----- Teks Kutipan

Minggu, 19 April 2020

Menguji Karunia Nabi (3): Suatu Saat Akan Berakhir


Minggu, 19 April 2020
Bacaan Alkitab: 1 Korintus 13:8-13
Kasih tidak berkesudahan; nubuat akan berakhir; bahasa roh akan berhenti; pengetahuan akan lenyap. (1 Kor 13:8)


Menguji Karunia Nabi (3): Suatu Saat Akan Berakhir


Ada sebagian gereja tertentu yang sangat menekankan karunia-karunia rohani (atau karunia Roh). Ukuran kedewasaan seseorang dalam gereja ini biasanya diukur dari karunia yang orang tersebut miliki. Dan, hal yang paling mudah dilihat atau diukur adalah karunia berbahasa roh. Seringkali dalam ibadah-ibadahnya, gereja ini sering mengajak jemaat untuk berbahasa roh bersama-sama. Memang tidak ada yang salah dengan hal ini, tetapi bagi orang yang belum memperoleh karunia tersebut, mungkin saja orang itu akan merasa minder karena belum bisa berbahasa roh, dan akhirnya justru akan “tergoda” untuk meniru bahasa roh tersebut (dengan memperhatikan orang lain di sekitarnya). Akibatnya, justru jemaat tidak diajarkan bagaimana bergumul untuk berbahasa roh dengan benar, tetapi bisa jadi hanya sekedar ikut-ikutan supaya dipandang sudah rohani (karena sudah memperolah karunia).

----------

### Petunjuk Tugas
A) Tentukan apakah setiap pernyataan berikut sesuai dengan renungan di atas. Jawab ya atau tidak, lalu kutip persis kata-kata renungan yang menjadi penentunya: (i) Di gereja tertentu, kedewasaan seseorang biasanya diukur dari karunia yang dimilikinya. (ii) Hal yang paling mudah dilihat atau diukur adalah karunia bernubuat. (iii) Mengajak jemaat berbahasa roh bersama-sama dalam ibadah dianggap sebagai hal yang salah.
B) Salin tanpa perubahan bagian renungan di atas. Mulailah pada kata-kata yang memuat "Ada sebagian gereja", dan berhentilah setelah "sudah memperolah karunia).".

----- Isi Data

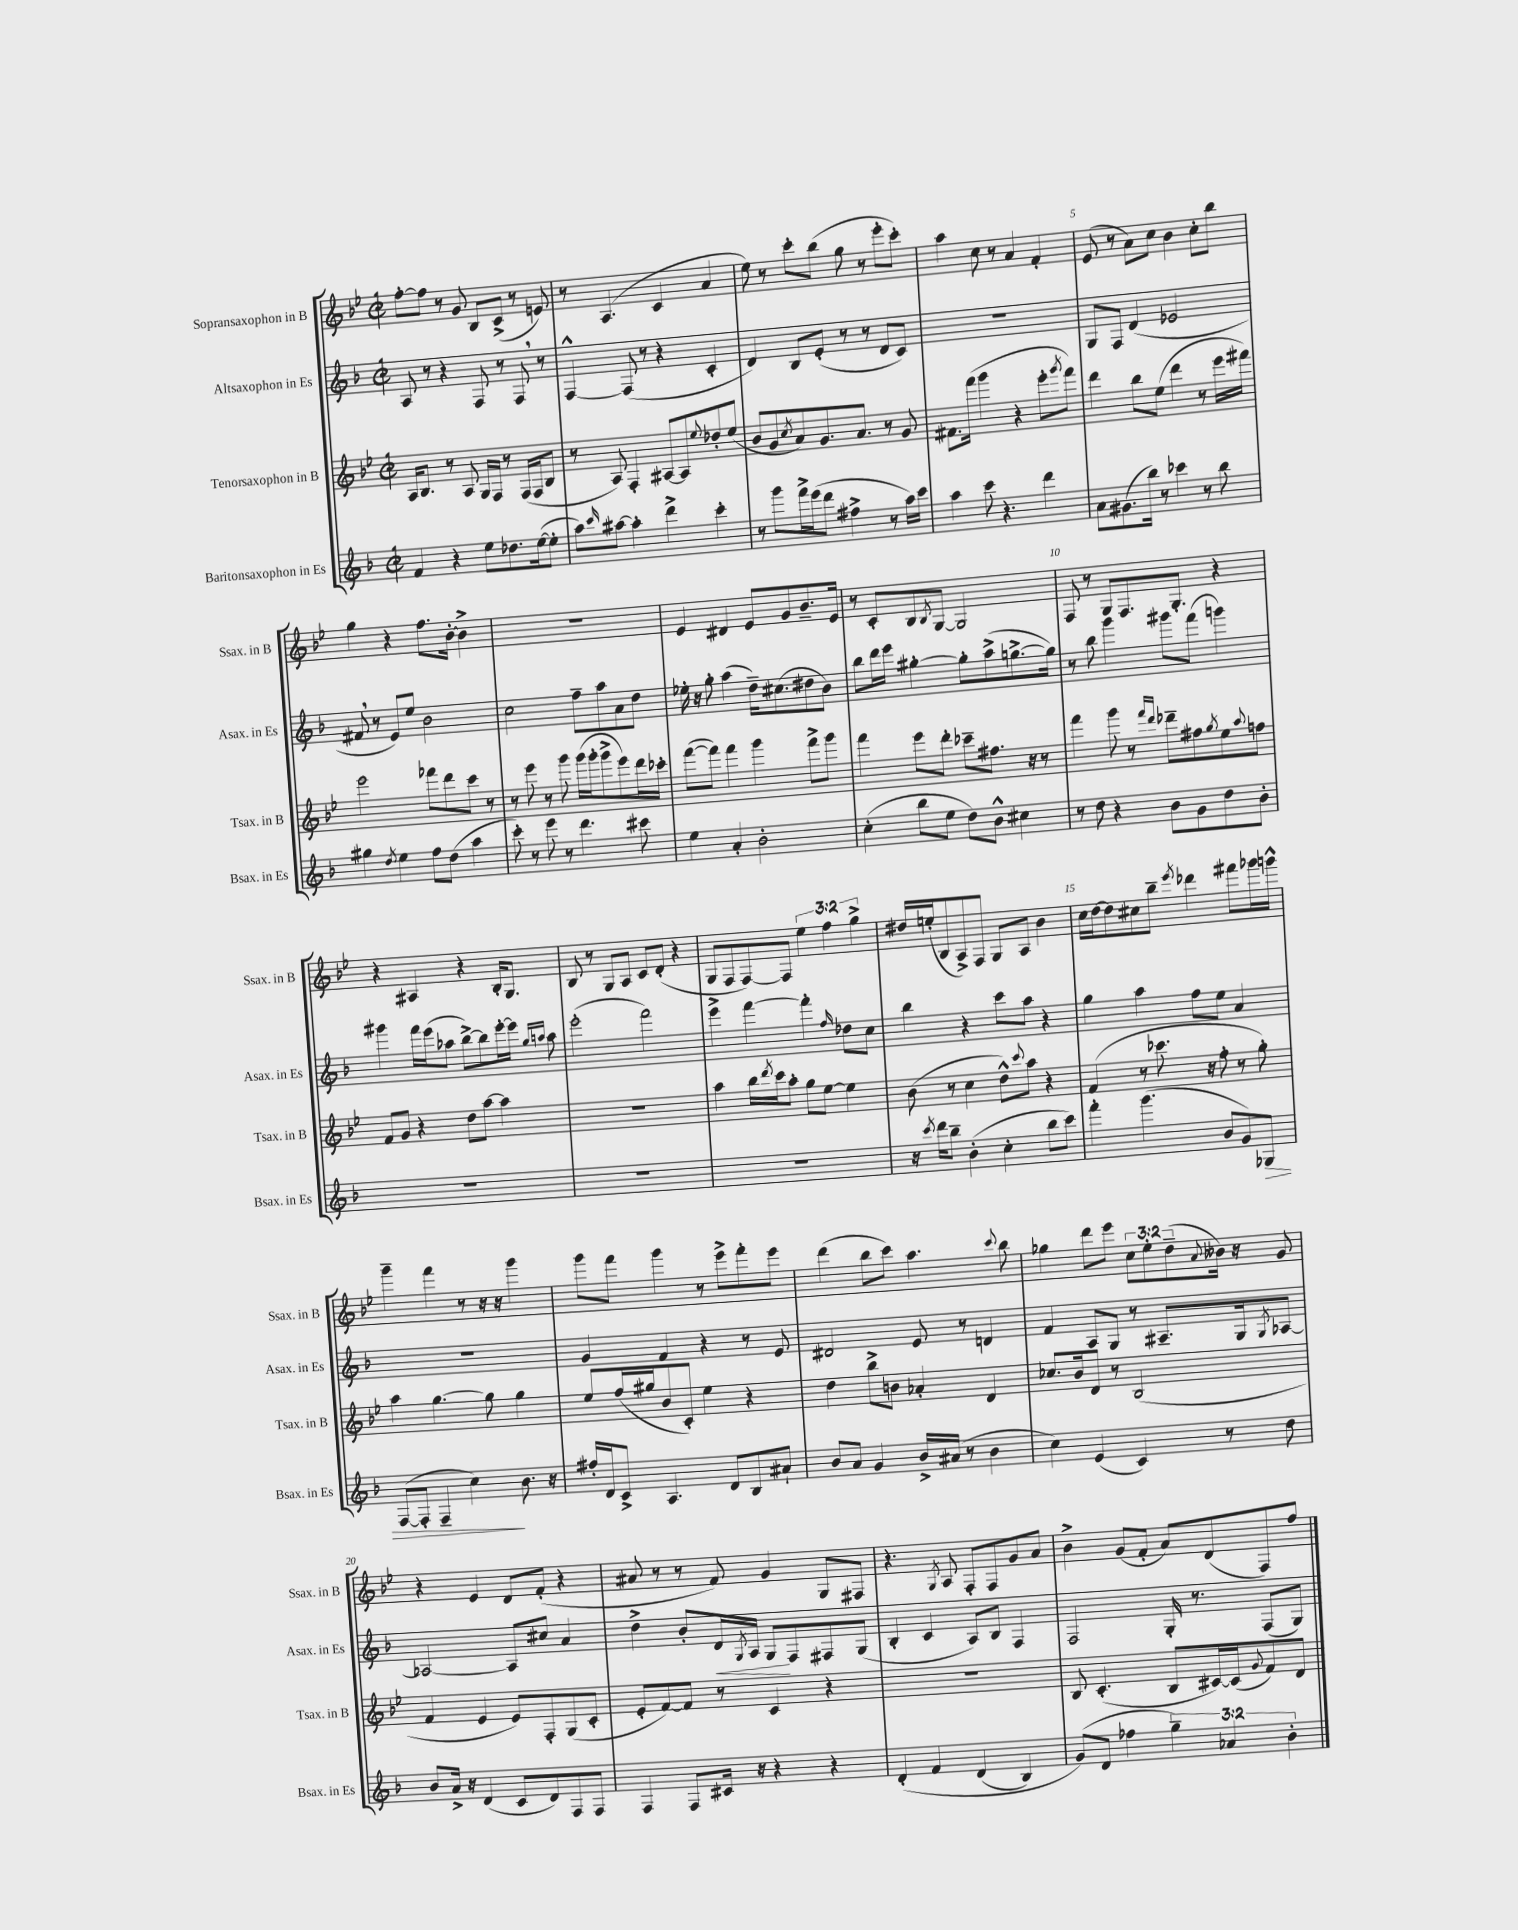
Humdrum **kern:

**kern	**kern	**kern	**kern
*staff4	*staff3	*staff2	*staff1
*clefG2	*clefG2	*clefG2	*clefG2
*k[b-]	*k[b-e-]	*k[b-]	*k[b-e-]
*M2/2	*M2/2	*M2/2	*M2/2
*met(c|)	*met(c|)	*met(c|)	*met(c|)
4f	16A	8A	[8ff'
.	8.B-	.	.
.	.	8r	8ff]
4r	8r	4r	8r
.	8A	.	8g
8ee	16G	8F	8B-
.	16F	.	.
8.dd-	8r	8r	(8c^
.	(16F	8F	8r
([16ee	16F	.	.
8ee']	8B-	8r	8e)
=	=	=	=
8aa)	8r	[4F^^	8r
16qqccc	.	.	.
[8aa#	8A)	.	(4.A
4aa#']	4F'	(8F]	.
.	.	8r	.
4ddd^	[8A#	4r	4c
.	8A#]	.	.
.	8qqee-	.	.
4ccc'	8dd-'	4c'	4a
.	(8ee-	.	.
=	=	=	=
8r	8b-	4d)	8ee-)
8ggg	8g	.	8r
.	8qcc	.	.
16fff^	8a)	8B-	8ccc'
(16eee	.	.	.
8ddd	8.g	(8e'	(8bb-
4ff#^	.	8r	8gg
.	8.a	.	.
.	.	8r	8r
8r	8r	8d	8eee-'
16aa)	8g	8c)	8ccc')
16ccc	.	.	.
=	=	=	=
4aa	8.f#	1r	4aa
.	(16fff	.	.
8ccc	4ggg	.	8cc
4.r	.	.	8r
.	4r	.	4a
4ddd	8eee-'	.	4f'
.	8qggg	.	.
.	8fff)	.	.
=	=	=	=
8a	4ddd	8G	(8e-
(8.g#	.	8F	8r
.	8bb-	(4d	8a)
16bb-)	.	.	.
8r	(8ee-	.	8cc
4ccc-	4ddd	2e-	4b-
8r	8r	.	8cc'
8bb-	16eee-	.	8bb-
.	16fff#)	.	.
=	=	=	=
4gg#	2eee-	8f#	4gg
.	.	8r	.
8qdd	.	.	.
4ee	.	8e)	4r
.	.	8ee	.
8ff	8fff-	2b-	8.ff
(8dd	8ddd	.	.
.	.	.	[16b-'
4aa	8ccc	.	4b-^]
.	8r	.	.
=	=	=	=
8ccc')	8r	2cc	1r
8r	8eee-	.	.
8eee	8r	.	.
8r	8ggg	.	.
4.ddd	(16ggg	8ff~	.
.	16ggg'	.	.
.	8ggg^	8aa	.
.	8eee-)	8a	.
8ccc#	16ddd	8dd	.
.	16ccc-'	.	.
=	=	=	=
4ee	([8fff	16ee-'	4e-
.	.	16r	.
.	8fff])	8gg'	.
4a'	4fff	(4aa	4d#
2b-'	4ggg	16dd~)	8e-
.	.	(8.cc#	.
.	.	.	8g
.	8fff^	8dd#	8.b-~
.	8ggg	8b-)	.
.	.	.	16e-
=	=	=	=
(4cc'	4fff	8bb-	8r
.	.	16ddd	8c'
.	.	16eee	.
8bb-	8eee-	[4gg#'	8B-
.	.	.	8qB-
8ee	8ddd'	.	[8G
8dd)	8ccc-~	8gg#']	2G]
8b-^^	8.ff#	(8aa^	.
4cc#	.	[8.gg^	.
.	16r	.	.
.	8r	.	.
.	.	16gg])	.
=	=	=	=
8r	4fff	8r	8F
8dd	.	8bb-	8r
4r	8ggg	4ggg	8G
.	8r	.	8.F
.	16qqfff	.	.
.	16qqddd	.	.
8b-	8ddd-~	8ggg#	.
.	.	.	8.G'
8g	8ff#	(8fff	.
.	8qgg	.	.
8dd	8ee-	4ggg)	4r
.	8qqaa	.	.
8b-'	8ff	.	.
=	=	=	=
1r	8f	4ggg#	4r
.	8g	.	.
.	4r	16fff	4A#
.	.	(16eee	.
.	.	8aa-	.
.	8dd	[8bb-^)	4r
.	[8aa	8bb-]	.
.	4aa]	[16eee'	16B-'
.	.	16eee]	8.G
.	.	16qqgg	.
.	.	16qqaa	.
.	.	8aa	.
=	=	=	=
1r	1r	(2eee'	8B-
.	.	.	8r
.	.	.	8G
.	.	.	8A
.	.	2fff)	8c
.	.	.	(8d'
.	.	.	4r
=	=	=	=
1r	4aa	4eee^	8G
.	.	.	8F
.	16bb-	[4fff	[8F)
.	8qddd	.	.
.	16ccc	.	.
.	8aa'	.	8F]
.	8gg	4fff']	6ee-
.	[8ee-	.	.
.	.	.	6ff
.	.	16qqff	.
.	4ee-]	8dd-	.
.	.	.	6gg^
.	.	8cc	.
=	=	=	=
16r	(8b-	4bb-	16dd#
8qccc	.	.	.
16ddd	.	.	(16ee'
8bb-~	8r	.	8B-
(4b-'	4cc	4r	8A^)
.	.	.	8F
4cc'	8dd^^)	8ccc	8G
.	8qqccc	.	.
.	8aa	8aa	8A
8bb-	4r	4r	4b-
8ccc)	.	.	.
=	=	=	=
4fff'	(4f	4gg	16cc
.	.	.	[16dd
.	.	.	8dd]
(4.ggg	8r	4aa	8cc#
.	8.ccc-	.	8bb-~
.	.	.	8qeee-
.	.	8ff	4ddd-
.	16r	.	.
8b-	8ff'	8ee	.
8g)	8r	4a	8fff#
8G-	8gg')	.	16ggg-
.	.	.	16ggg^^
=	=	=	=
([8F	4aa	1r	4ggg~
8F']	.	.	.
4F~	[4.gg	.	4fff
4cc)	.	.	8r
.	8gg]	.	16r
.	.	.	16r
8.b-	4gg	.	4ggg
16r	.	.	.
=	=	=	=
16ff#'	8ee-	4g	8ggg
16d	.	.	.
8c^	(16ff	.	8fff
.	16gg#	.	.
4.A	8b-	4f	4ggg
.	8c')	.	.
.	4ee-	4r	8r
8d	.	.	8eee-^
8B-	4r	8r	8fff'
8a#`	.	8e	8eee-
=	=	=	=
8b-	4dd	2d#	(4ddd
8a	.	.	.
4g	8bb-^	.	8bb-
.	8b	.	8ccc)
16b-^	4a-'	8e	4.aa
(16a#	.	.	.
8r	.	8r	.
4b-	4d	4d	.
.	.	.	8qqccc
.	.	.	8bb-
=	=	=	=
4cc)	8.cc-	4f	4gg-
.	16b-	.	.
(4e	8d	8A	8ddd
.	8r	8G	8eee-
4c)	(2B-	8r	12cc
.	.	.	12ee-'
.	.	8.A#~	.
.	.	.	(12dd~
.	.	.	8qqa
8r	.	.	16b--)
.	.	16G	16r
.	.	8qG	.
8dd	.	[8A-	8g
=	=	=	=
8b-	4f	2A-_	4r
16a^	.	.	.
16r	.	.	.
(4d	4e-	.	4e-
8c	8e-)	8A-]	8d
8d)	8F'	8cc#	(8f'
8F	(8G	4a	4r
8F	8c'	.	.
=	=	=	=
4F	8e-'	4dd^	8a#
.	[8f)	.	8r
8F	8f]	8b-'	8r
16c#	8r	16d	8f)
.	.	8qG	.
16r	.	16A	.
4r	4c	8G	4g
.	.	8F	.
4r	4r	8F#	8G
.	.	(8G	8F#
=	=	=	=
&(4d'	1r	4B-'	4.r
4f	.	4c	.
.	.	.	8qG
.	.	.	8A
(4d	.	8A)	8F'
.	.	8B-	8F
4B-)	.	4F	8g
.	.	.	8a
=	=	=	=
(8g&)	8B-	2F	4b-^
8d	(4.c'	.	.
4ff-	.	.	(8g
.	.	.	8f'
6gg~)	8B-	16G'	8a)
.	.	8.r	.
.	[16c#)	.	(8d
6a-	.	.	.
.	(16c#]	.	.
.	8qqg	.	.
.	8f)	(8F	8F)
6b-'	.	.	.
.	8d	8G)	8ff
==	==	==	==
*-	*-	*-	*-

----------

### Jawaban per Tugas
A)
(i) Ya: "Ukuran kedewasaan seseorang dalam gereja ini biasanya diukur dari karunia yang orang tersebut miliki."
(ii) Tidak: "Dan, hal yang paling mudah dilihat atau diukur adalah karunia berbahasa roh."
(iii) Tidak: "Memang tidak ada yang salah dengan hal ini"

B)
Ada sebagian gereja tertentu yang sangat menekankan karunia-karunia rohani (atau karunia Roh). Ukuran kedewasaan seseorang dalam gereja ini biasanya diukur dari karunia yang orang tersebut miliki. Dan, hal yang paling mudah dilihat atau diukur adalah karunia berbahasa roh. Seringkali dalam ibadah-ibadahnya, gereja ini sering mengajak jemaat untuk berbahasa roh bersama-sama. Memang tidak ada yang salah dengan hal ini, tetapi bagi orang yang belum memperoleh karunia tersebut, mungkin saja orang itu akan merasa minder karena belum bisa berbahasa roh, dan akhirnya justru akan “tergoda” untuk meniru bahasa roh tersebut (dengan memperhatikan orang lain di sekitarnya). Akibatnya, justru jemaat tidak diajarkan bagaimana bergumul untuk berbahasa roh dengan benar, tetapi bisa jadi hanya sekedar ikut-ikutan supaya dipandang sudah rohani (karena sudah memperolah karunia).